Our group ended up at a restaurant that served smileys and trotters. A smiley is a cooked sheep’s head, so named because when you cook it up I guess the skin pulls away from the teeth so it looks like it’s smiling. Yes, we were served a smiley, and yes, I ate some of it. Drew the line at the eye, though, but hey if I’ll eat a lamb’s leg why not its cheek? Didn’t much care for the skin, though.

The final thing we did was to go by an orphanage where one of our coworkers volunteers. That was great, playing with the kids. They love having their pictures taken. We practiced pullups and pushups, but they weren’t doing the pushups properly. Chest to the floor (er, ground). So there are I believe 27 orphans housed in this tiny, tiny building. It’s amazing, terrible of course but for the most part the kids seemed like kids (although neighborhood kids go and play at the orphanage so it’s not really clear which ones were orphans vs just kids). Some you could tell, the quiet ones. This one girl was absolutely beautiful, I think she was maybe one or two, but she didn’t like white people (two of us managed to make her cry just by getting too close). I’m hoping that is because we are different-looking and not because of some actual bad experience!

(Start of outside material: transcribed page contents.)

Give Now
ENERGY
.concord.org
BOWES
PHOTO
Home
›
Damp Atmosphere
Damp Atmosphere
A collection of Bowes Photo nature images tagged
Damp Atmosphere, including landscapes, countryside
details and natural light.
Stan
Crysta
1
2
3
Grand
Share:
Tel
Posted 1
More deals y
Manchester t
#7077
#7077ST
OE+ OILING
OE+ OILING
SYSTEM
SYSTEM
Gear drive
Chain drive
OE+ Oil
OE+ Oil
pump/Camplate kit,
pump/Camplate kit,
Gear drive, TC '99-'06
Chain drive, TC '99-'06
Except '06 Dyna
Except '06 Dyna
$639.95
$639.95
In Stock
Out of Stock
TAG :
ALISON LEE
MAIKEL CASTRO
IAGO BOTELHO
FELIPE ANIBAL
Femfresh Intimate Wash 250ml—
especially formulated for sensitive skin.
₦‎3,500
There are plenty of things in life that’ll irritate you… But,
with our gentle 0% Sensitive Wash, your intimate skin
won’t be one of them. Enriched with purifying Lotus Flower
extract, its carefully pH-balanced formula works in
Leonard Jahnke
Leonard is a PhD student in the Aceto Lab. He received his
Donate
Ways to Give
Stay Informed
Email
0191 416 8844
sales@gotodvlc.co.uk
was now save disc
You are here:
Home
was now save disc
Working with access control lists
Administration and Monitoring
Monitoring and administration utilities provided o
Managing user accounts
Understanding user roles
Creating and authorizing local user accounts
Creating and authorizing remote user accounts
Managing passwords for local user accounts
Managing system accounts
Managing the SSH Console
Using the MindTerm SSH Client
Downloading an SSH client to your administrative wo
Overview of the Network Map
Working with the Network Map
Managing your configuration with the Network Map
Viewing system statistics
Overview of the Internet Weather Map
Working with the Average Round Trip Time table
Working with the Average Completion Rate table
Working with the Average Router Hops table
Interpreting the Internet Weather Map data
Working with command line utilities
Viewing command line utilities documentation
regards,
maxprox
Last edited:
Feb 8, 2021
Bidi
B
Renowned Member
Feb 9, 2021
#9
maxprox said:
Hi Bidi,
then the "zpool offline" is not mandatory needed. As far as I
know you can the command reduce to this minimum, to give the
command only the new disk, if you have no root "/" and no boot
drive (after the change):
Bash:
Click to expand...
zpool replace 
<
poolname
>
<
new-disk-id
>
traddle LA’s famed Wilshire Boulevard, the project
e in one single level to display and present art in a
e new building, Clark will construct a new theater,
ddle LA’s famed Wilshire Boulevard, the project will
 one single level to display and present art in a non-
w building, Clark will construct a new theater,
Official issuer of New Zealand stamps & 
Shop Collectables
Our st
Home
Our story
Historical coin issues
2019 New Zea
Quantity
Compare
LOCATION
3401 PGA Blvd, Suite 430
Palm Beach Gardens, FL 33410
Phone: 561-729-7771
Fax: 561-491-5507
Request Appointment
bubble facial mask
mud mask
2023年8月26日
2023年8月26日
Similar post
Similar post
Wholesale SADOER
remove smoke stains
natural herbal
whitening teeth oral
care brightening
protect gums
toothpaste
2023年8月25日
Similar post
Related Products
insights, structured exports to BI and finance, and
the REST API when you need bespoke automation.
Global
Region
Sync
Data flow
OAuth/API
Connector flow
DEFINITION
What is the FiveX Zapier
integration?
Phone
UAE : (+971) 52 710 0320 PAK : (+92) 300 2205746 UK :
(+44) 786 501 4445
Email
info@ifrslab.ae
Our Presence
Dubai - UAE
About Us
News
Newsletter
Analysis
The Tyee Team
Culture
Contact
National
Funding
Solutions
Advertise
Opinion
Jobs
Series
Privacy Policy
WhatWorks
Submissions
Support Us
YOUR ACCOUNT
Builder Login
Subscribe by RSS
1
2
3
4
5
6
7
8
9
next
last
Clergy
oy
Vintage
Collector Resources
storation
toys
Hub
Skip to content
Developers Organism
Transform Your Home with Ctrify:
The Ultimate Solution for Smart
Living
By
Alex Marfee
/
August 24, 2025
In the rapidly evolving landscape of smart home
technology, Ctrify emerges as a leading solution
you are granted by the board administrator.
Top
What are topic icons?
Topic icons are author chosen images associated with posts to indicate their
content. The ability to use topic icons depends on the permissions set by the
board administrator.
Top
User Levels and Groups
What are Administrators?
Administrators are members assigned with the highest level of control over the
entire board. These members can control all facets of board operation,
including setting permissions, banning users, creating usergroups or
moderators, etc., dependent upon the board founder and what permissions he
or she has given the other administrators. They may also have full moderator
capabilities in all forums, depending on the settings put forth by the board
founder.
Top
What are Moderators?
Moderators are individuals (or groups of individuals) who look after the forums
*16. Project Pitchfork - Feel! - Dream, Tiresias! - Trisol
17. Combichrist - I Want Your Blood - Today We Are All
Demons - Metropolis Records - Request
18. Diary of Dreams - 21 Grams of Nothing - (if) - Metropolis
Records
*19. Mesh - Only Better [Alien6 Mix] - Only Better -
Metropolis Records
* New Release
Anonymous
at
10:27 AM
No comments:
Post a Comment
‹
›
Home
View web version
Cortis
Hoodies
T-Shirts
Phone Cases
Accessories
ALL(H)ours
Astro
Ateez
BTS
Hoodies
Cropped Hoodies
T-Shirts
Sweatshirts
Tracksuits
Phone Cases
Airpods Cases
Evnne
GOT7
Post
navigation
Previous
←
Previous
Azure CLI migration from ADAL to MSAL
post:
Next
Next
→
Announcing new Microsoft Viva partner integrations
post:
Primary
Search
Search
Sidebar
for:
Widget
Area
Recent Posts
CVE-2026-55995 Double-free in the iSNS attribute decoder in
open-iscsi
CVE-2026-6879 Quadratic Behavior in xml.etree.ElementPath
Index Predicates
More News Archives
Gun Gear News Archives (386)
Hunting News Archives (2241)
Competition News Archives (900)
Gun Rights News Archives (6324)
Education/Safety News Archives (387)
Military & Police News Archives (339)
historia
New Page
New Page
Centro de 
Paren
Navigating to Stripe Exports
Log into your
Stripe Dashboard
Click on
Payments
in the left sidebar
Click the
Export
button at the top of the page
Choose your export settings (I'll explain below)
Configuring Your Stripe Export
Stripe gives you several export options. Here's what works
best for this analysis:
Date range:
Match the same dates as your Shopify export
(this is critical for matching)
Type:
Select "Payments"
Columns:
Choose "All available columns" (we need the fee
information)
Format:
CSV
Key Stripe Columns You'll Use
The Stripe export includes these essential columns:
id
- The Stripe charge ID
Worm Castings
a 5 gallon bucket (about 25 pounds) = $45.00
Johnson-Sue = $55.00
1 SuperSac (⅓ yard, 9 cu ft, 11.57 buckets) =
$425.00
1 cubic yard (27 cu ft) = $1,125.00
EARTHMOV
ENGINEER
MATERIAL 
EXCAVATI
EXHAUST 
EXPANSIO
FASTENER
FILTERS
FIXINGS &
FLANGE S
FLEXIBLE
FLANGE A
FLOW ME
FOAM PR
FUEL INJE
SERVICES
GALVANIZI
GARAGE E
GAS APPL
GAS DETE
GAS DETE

So, the day was interesting. I don’t see that there is any way for me really to wrap my head around what it’s really like there. You can just never know, unless you live it. But, every little bit of context helps us understand better why we’re doing what we’re doing, and who we’re doing it for.

Friday night we kicked off the weekend with a surprise party for a guy who’s leaving soon. We ordered a bunch of pizzas that were fabulous. One of the girls was highly amused by the concept of ordering two Mexicans. That Mexican pizza was pretty darn good, second only to the chicken tikka! At some point the party moved to Stones on Long Street for all of like one drink (seriously, I don’t much care for that place and we never stay there) then we all cabbed it right back to two blocks from our building and hit up a club called Chevelle. That’s more my kind of club, where girls get in free! It was pretty dead, but we met a couple local guys who I think would have been cool if they weren’t drunk and if you could really hear anything without shouting directly into the ear of the person you were speaking with. So, we danced for a bit then I headed home because I needed to get up the next morning.